→ WHAT THE EXERCISE ASKS
How many lines in the data below include the word "Nair"? Respond with the number, nothing more.

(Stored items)
*** Begin section ***

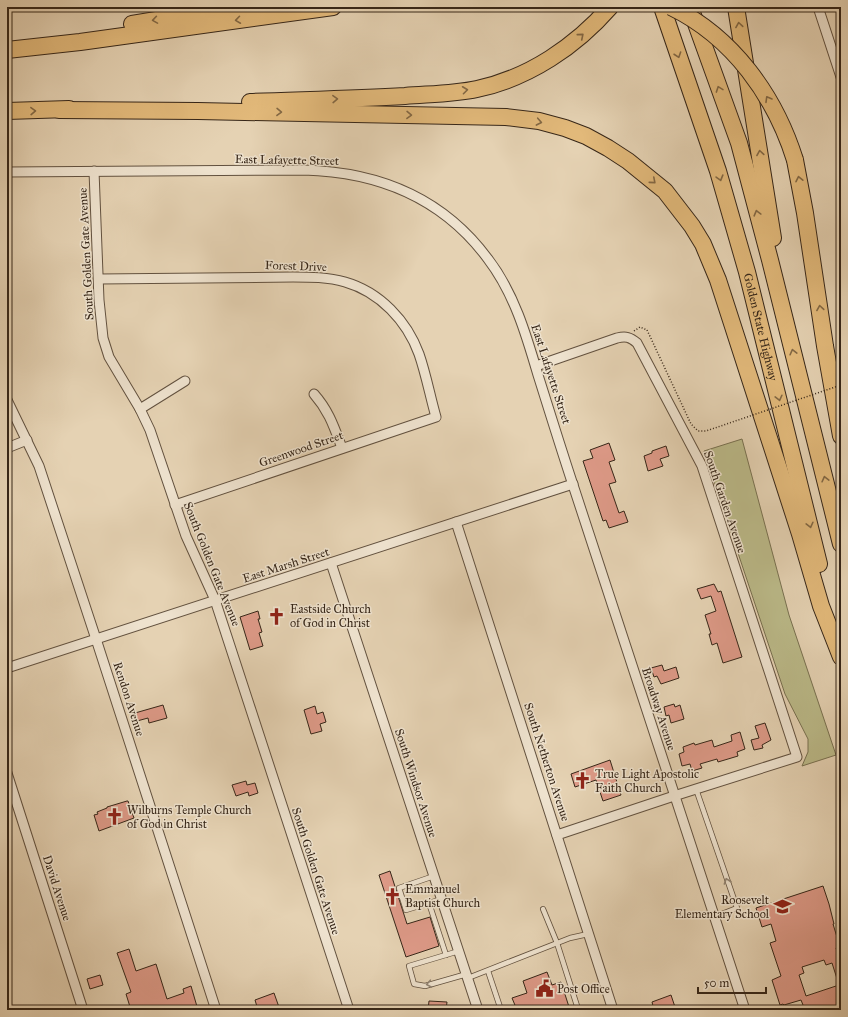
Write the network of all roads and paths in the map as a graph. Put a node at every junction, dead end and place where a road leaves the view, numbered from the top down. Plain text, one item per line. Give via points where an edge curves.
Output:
1 (235, 7) edge
2 (332, 7) edge
3 (610, 7) edge
4 (662, 7) edge
5 (671, 7) edge
6 (690, 7) edge
7 (736, 7) edge
8 (818, 7) edge
9 (7, 49) edge
10 (841, 77) edge
11 (58, 110) junction
12 (7, 111) edge
13 (94, 171) junction
14 (7, 172) edge
15 (770, 260) junction
16 (99, 279) junction
17 (646, 330) dead end
18 (536, 366) junction
19 (185, 381) dead end
20 (841, 385) edge
21 (314, 394) dead end
22 (7, 400) edge
23 (140, 409) junction
24 (436, 417) joint
25 (841, 436) edge
26 (27, 440) junction
27 (7, 448) edge
28 (342, 448) junction
29 (573, 484) junction
30 (175, 505) junction
31 (456, 522) junction
32 (841, 544) edge
33 (331, 563) junction
34 (215, 600) junction
35 (96, 639) junction
36 (841, 653) edge
37 (841, 657) edge
38 (7, 668) edge
39 (7, 773) edge
40 (696, 789) junction
41 (674, 796) junction
42 (558, 834) junction
43 (434, 876) junction
44 (442, 899) junction
45 (429, 903) junction
46 (543, 909) dead end
47 (714, 917) junction
48 (588, 934) junction
49 (557, 943) junction
50 (459, 951) junction
51 (446, 955) junction
52 (488, 971) junction
53 (467, 976) junction
54 (578, 1009) edge
55 (83, 1010) edge
56 (216, 1010) edge
57 (349, 1010) edge
58 (478, 1010) edge
59 (501, 1010) edge
60 (613, 1010) edge
61 (745, 1010) edge

1 -> 9 highway via 79,32
2 -> 9 highway via 80,42
11 -> 3 highway via 370,98 436,94 477,88 509,78 540,64 569,46
4 -> 36 highway, Golden State Highway via 718,171 748,272
25 -> 5 highway, bridge via 804,207 795,160 784,130 754,77 728,48 696,22
15 -> 6 highway, Golden State Highway via 739,143
15 -> 7 highway via 775,249
8 - 10 street
12 -> 11 highway
11 -> 37 highway via 506,117 539,121 565,128 603,145 628,161 665,191 680,208 712,262 821,606
13 - 14 street, East Lafayette Street
13 - 16 street, South Golden Gate Avenue
13 - 18 street, East Lafayette Street via 326,170 374,179 402,190 435,208 464,231 488,259 508,290
32 -> 15 highway, Golden State Highway
16 - 23 street, South Golden Gate Avenue via 99,300 106,348
16 - 24 street, Forest Drive via 315,277 345,282 361,288 373,294 393,311 409,332 420,355
17 - 20 path, bridge via 691,424 698,431 706,431
18 - 29 street, East Lafayette Street
18 - 40 street, South Garden Avenue via 617,338 631,338 637,343 702,466 798,757
19 - 23 street
21 - 28 street via 324,405
22 - 26 street, Rendon Avenue
23 - 30 street, South Golden Gate Avenue via 150,430
24 - 28 street, Greenwood Street
26 - 27 street
26 - 35 street, Rendon Avenue via 39,466
28 - 30 street, Greenwood Street
29 - 31 street, East Marsh Street
29 - 41 street, Broadway Avenue
30 - 34 street, South Golden Gate Avenue
31 - 33 street, East Marsh Street
31 - 42 street, South Netherton Avenue
33 - 34 street, East Marsh Street
33 - 43 street, South Windsor Avenue
34 - 35 street, East Marsh Street
34 - 57 street, South Golden Gate Avenue
35 - 38 street, East Marsh Street
35 - 56 street, Rendon Avenue
39 - 55 street, David Avenue
40 - 41 street
47 -> 40 lane via 737,908
41 - 42 street
41 - 47 street, Broadway Avenue
42 - 48 street, South Netherton Avenue
43 - 44 street, South Windsor Avenue
43 - 45 lane via 399,888 406,910
44 - 45 lane
44 - 50 street, South Windsor Avenue
45 - 51 lane
46 - 49 lane
47 - 61 street, Broadway Avenue
48 - 49 lane
48 - 60 street, South Netherton Avenue
49 - 52 lane
49 - 54 lane
50 - 51 lane
50 - 53 street, South Windsor Avenue
53 -> 51 lane via 425,986 414,984 409,966
52 - 53 lane
52 - 59 lane
53 - 58 street, South Windsor Avenue

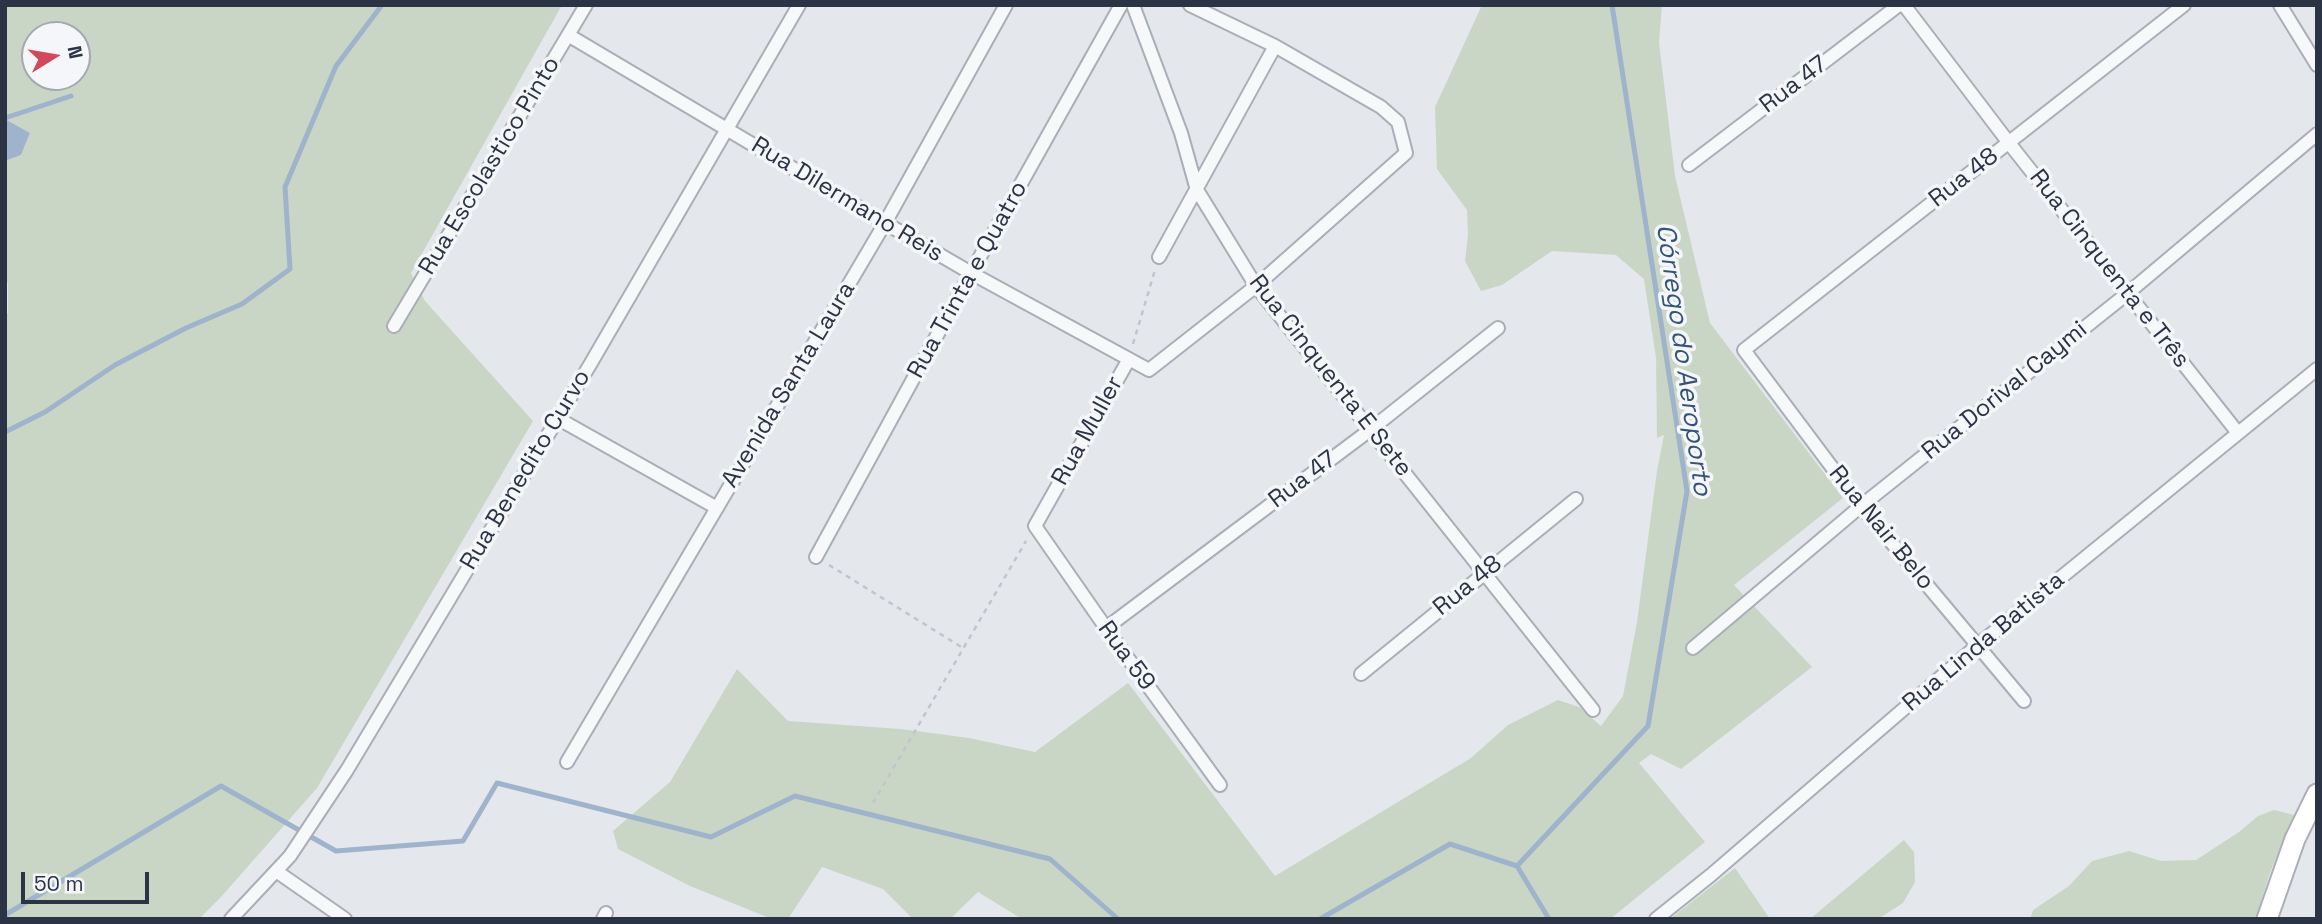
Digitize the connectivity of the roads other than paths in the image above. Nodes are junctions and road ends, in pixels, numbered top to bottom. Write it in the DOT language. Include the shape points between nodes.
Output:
graph roads {
  1 [pos="586,5"];
  2 [pos="799,5"];
  3 [pos="1006,5"];
  4 [pos="1121,5"];
  5 [pos="1133,5"];
  6 [pos="1190,5"];
  7 [pos="1902,5"];
  8 [pos="2184,5"];
  9 [pos="2280,5"];
  10 [pos="569,35"];
  11 [pos="1275,46"];
  12 [pos="2317,65"];
  13 [pos="727,128"];
  14 [pos="2317,134"];
  15 [pos="2009,143"];
  16 [pos="1689,165"];
  17 [pos="1197,190"];
  18 [pos="884,223"];
  19 [pos="1159,257"];
  20 [pos="971,273"];
  21 [pos="1256,286"];
  22 [pos="2128,293"];
  23 [pos="394,326"];
  24 [pos="1499,328"];
  25 [pos="1744,350"];
  26 [pos="1129,359"];
  27 [pos="2317,369"];
  28 [pos="557,418"];
  29 [pos="1370,430"];
  30 [pos="2238,433"];
  31 [pos="1576,499"];
  32 [pos="1861,506"];
  33 [pos="717,508"];
  34 [pos="1035,526"];
  35 [pos="816,557"];
  36 [pos="1485,572"];
  37 [pos="1106,628"];
  38 [pos="1978,645"];
  39 [pos="1693,648"];
  40 [pos="1361,674"];
  41 [pos="2024,701"];
  42 [pos="1593,710"];
  43 [pos="567,762"];
  44 [pos="1220,785"];
  45 [pos="2317,794"];
  46 [pos="276,871"];
  47 [pos="231,919"];
  48 [pos="345,919"];
  49 [pos="1656,919"];
  50 [pos="2267,919"];
  1 -- 10 [label="street, Rua Escolastico Pinto"];
  2 -- 13 [label="street, Rua Benedito Curvo"];
  3 -- 18 [label="street, Avenida Santa Laura"];
  4 -- 20 [label="street, Rua Trinta e Quatro"];
  5 -- 17 [label="street, Rua Cinquenta E Sete" via="1181,133"];
  6 -- 11 [label="street"];
  7 -- 15 [label="street, Rua Cinquenta e Três"];
  7 -- 16 [label="street, Rua 47"];
  8 -- 15 [label="street, Rua 48"];
  9 -- 12 [label="street"];
  10 -- 13 [label="street, Rua Dilermano Reis"];
  10 -- 23 [label="street, Rua Escolastico Pinto"];
  11 -- 17 [label="street"];
  11 -- 21 [label="street" via="1381,107 1398,122 1406,153"];
  13 -- 18 [label="street, Rua Dilermano Reis"];
  13 -- 28 [label="street, Rua Benedito Curvo"];
  14 -- 22 [label="street, Rua Dorival Caymi"];
  15 -- 22 [label="street, Rua Cinquenta e Três"];
  15 -- 25 [label="street, Rua 48"];
  17 -- 19 [label="street"];
  17 -- 21 [label="street, Rua Cinquenta E Sete"];
  18 -- 20 [label="street, Rua Dilermano Reis"];
  18 -- 33 [label="street, Avenida Santa Laura"];
  20 -- 26 [label="street, Rua Dilermano Reis"];
  20 -- 35 [label="street, Rua Trinta e Quatro"];
  21 -- 26 [label="street" via="1149,370"];
  21 -- 29 [label="street, Rua Cinquenta E Sete"];
  22 -- 30 [label="street, Rua Cinquenta e Três"];
  22 -- 32 [label="street, Rua Dorival Caymi"];
  24 -- 29 [label="street, Rua 47"];
  25 -- 32 [label="street, Rua Nair Belo"];
  26 -- 34 [label="street, Rua Muller"];
  27 -- 30 [label="street, Rua Linda Batista"];
  28 -- 33 [label="street"];
  28 -- 46 [label="street, Rua Benedito Curvo" via="347,770"];
  29 -- 36 [label="street, Rua Cinquenta E Sete"];
  29 -- 37 [label="street, Rua 47"];
  30 -- 38 [label="street, Rua Linda Batista"];
  31 -- 36 [label="street, Rua 48"];
  32 -- 38 [label="street, Rua Nair Belo"];
  32 -- 39 [label="street, Rua Dorival Caymi"];
  33 -- 43 [label="street, Avenida Santa Laura"];
  34 -- 37 [label="street, Rua 59"];
  36 -- 40 [label="street, Rua 48"];
  36 -- 42 [label="street, Rua Cinquenta E Sete"];
  37 -- 44 [label="street, Rua 59"];
  38 -- 41 [label="street, Rua Nair Belo"];
  38 -- 49 [label="street, Rua Linda Batista"];
  45 -- 50 [label="main road" via="2295,839"];
  46 -- 47 [label="street, Rua Benedito Curvo"];
  46 -- 48 [label="street"];
}
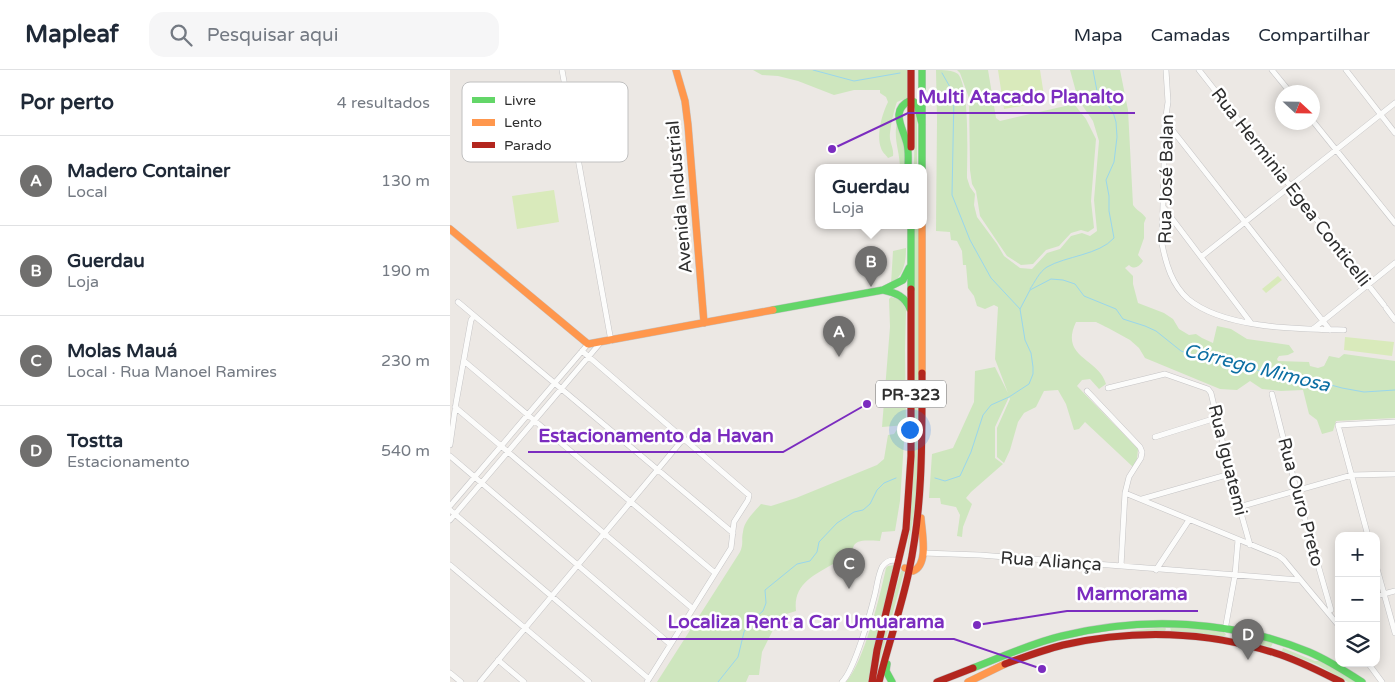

*** End section ***

→ RESPONSE TO THE TASK
3